---- Study text

At around 10 a.m., the first event of the Tomatina begins. Many trucks haul the bounty of tomatoes into the center of the town, Plaza del Pueblo. The tomatoes come from Extremadura, where they are less expensive. Technically the festival does not begin until one brave soul has climbed to the top of a two-story high, greased-up wooden pole and reached the coveted ham at the top. In practice this process takes a long time and the festival starts despite no one reaching the meaty prize.

The signal for the beginning of the fight is firing of water cannons, and the chaos begins. Once it begins, the battle is generally every man for himself. Those who partake in this event are strongly encouraged to wear protective safety goggles and gloves. In addition, they must squish the tomatoes before throwing for safety precautions. Another rule is that no one is allowed to bring into this fight anything that may provoke someone into a more serious brawl, such as a glass bottle.

Although it is forbidden to tear someone else’s clothing, the crowd tends to ignore this and invariably will rip the shirt of any clothed person, man or woman. After exactly one hour, the fighting ends when the water cannons are fired once more to signal the end. At this point, no more tomatoes can be thrown. The cleaning process involves the use of fire trucks to spray down the streets, with water provided from a Roman aqueduct.

The authorities seem more concerned with cleaning the town than cleaning the visitors, so some people find water at the Buñol River to wash themselves, although some kind residents will hose passers-by down. Once the tomato pulp is flushed, the ground is clean due to the acidity of the tomato.

--------

» **To do**:
Return the part of the Tomatina text starting with "Although it is" and going on through "of the tomato.", copied word for word.

---- Data listing

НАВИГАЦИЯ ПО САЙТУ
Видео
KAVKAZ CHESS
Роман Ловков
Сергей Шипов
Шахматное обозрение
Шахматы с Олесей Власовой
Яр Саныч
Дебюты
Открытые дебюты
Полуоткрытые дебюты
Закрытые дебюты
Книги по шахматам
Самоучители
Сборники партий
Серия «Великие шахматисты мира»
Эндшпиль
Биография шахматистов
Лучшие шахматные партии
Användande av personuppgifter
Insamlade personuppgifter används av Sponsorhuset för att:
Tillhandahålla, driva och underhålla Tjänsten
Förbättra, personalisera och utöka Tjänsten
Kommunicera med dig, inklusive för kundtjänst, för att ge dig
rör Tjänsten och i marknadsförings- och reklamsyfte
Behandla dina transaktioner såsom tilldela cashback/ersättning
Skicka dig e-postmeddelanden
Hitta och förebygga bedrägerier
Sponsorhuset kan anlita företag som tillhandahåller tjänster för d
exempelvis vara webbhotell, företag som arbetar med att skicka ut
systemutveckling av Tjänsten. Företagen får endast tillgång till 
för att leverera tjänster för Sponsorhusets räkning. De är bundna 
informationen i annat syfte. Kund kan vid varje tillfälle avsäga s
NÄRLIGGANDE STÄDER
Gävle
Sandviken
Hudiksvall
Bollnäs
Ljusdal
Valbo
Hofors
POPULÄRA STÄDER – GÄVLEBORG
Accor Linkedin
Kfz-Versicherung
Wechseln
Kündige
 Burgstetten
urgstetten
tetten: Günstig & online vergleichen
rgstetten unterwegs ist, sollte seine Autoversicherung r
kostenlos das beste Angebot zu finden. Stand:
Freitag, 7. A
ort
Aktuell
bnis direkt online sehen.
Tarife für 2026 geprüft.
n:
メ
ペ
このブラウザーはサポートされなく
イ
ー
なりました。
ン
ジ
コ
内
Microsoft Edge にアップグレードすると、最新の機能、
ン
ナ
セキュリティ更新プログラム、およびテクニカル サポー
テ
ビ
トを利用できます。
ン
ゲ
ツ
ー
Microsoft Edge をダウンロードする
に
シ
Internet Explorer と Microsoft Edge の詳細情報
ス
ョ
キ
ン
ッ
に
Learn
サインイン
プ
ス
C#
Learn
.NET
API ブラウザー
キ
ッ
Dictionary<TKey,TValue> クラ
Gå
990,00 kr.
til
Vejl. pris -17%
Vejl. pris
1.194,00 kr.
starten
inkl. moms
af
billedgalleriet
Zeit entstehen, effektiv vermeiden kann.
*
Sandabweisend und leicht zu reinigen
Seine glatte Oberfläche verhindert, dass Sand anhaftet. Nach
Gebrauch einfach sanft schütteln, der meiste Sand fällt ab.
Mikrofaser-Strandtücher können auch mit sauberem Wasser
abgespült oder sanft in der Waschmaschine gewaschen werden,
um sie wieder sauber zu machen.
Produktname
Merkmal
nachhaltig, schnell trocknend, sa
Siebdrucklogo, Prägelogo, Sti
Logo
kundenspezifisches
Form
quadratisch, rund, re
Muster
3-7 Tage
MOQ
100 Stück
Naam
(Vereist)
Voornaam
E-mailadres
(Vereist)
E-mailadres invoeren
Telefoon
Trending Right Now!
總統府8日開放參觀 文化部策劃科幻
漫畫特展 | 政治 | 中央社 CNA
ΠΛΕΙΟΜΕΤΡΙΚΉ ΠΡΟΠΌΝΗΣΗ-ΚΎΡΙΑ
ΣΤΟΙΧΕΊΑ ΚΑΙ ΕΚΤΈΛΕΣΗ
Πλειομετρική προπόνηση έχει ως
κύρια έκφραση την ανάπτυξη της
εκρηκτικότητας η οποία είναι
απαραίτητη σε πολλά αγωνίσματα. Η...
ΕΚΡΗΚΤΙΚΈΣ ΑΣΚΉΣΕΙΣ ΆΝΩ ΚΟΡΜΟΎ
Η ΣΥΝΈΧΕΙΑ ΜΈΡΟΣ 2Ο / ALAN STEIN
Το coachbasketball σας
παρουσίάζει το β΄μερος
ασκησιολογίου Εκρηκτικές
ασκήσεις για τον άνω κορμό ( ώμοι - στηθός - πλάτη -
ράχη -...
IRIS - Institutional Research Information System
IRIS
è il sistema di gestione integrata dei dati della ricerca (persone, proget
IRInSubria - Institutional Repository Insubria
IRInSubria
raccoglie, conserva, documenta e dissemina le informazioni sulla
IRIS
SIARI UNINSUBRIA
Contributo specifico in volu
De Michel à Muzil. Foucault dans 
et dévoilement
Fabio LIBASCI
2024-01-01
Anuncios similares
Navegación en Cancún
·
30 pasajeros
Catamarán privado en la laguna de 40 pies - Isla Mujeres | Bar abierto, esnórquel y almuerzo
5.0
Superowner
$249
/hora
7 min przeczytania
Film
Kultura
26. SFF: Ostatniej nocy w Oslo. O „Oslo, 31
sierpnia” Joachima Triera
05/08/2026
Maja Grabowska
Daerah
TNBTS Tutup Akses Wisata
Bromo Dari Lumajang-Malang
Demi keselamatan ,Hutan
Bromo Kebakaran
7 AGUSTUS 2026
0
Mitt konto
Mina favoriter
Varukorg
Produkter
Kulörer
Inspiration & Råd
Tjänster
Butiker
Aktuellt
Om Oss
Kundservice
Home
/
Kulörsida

--------

» **Task result**:
Although it is forbidden to tear someone else’s clothing, the crowd tends to ignore this and invariably will rip the shirt of any clothed person, man or woman. After exactly one hour, the fighting ends when the water cannons are fired once more to signal the end. At this point, no more tomatoes can be thrown. The cleaning process involves the use of fire trucks to spray down the streets, with water provided from a Roman aqueduct.

The authorities seem more concerned with cleaning the town than cleaning the visitors, so some people find water at the Buñol River to wash themselves, although some kind residents will hose passers-by down. Once the tomato pulp is flushed, the ground is clean due to the acidity of the tomato.